= Beginning of Section =

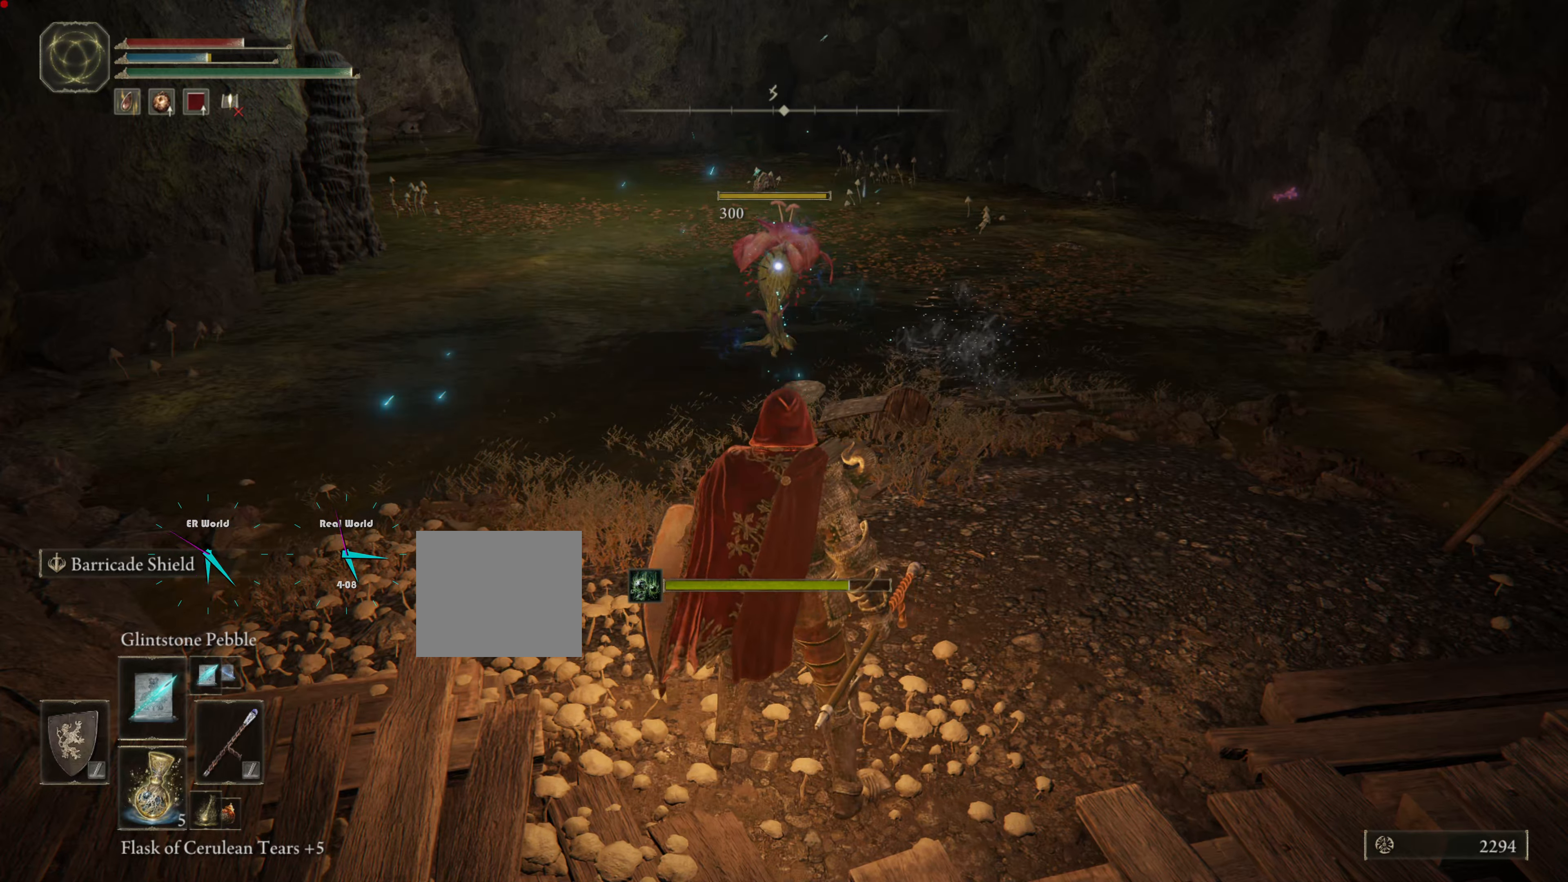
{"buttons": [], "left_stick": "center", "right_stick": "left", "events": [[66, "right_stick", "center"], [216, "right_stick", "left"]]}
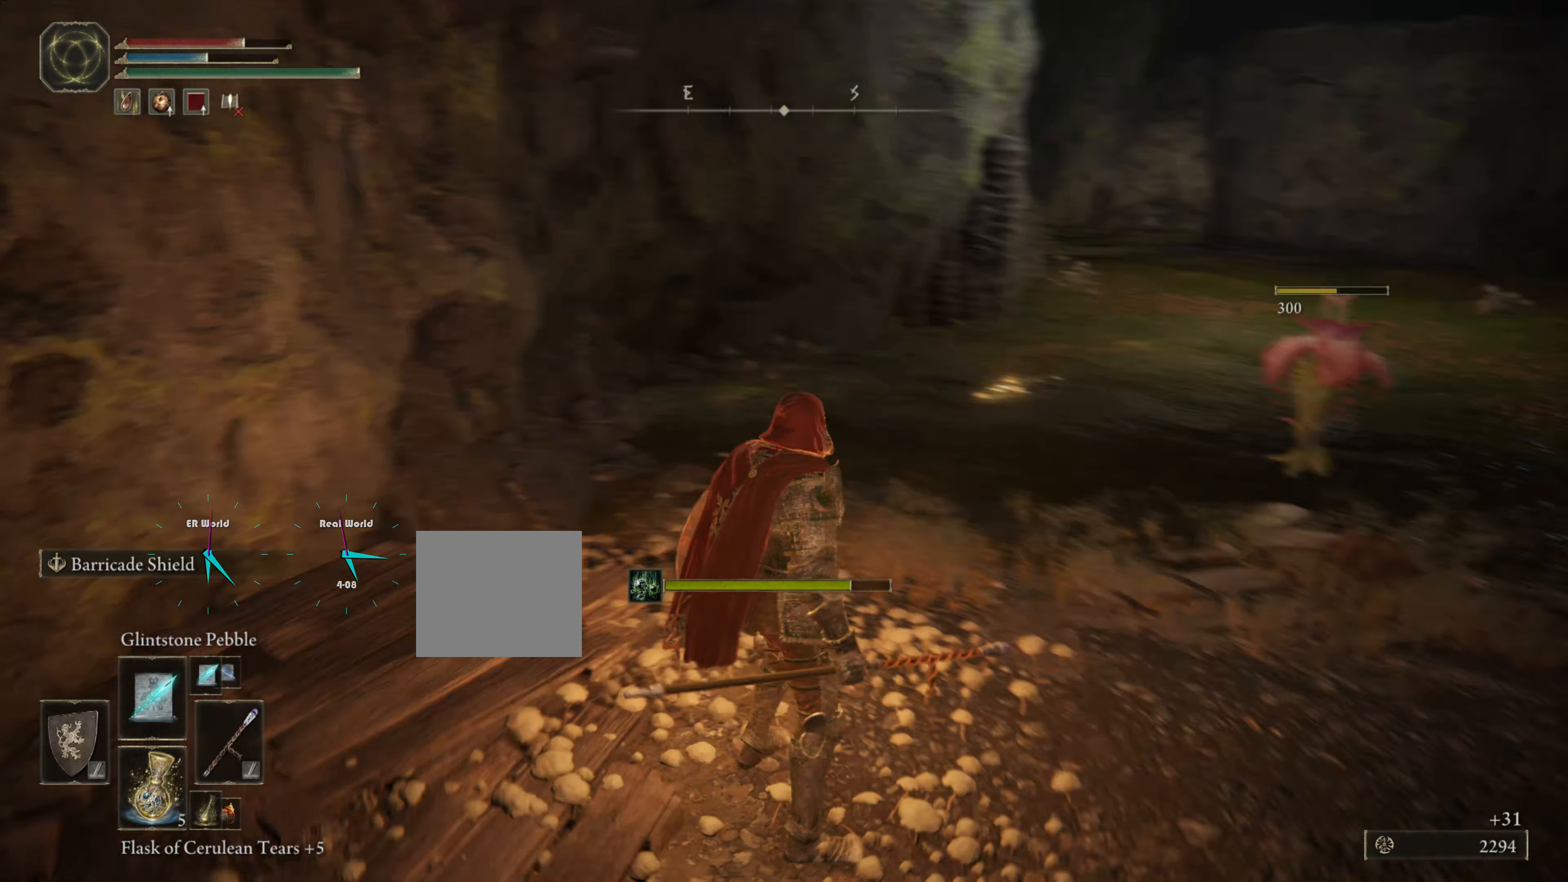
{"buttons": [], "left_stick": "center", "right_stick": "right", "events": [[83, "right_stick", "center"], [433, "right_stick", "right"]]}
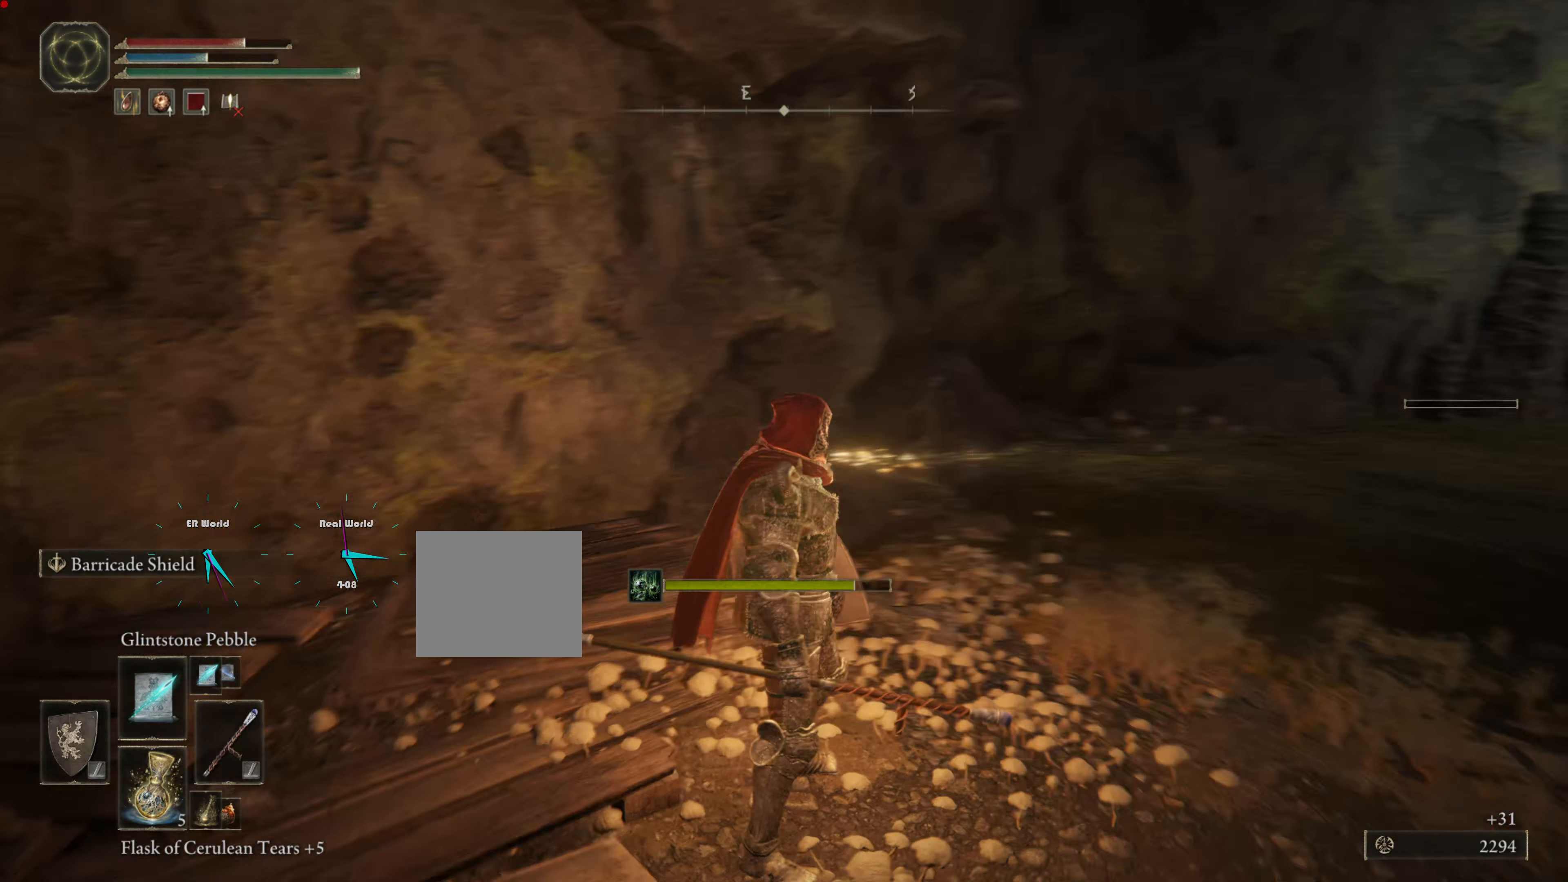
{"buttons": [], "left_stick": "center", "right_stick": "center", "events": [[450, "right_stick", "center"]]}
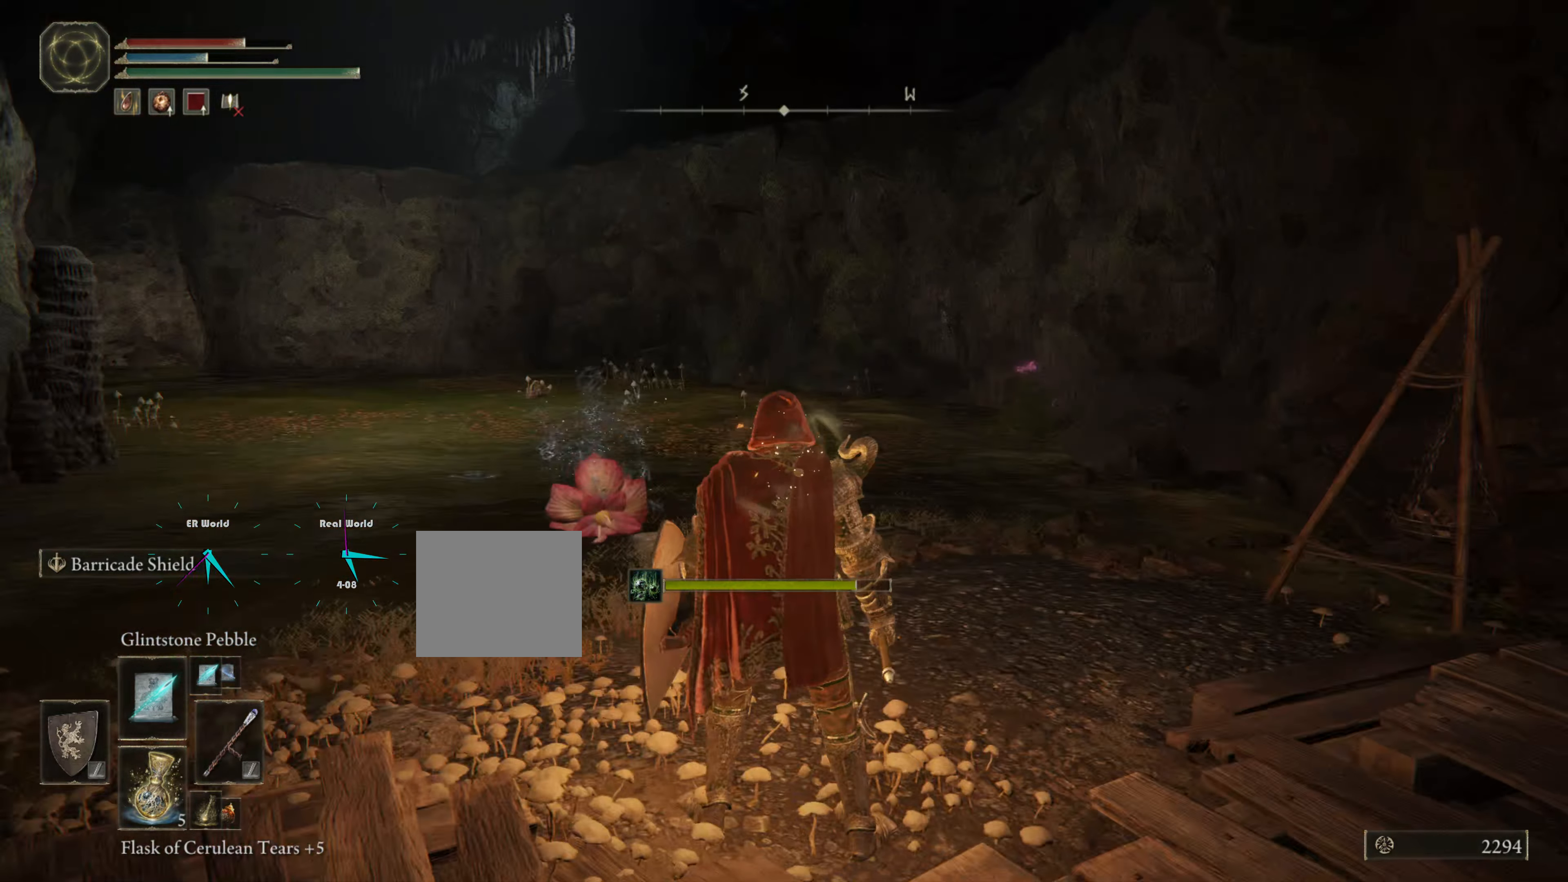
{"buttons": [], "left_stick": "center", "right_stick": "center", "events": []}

= End of Section =

- [WHAT YOU HAVE TO DO]
Excluding the images, copy all of the material above verbatim.

- [YOUR SOLUTION]
{"buttons": [], "left_stick": "center", "right_stick": "left", "events": [[66, "right_stick", "center"], [216, "right_stick", "left"]]}
{"buttons": [], "left_stick": "center", "right_stick": "right", "events": [[83, "right_stick", "center"], [433, "right_stick", "right"]]}
{"buttons": [], "left_stick": "center", "right_stick": "center", "events": [[450, "right_stick", "center"]]}
{"buttons": [], "left_stick": "center", "right_stick": "center", "events": []}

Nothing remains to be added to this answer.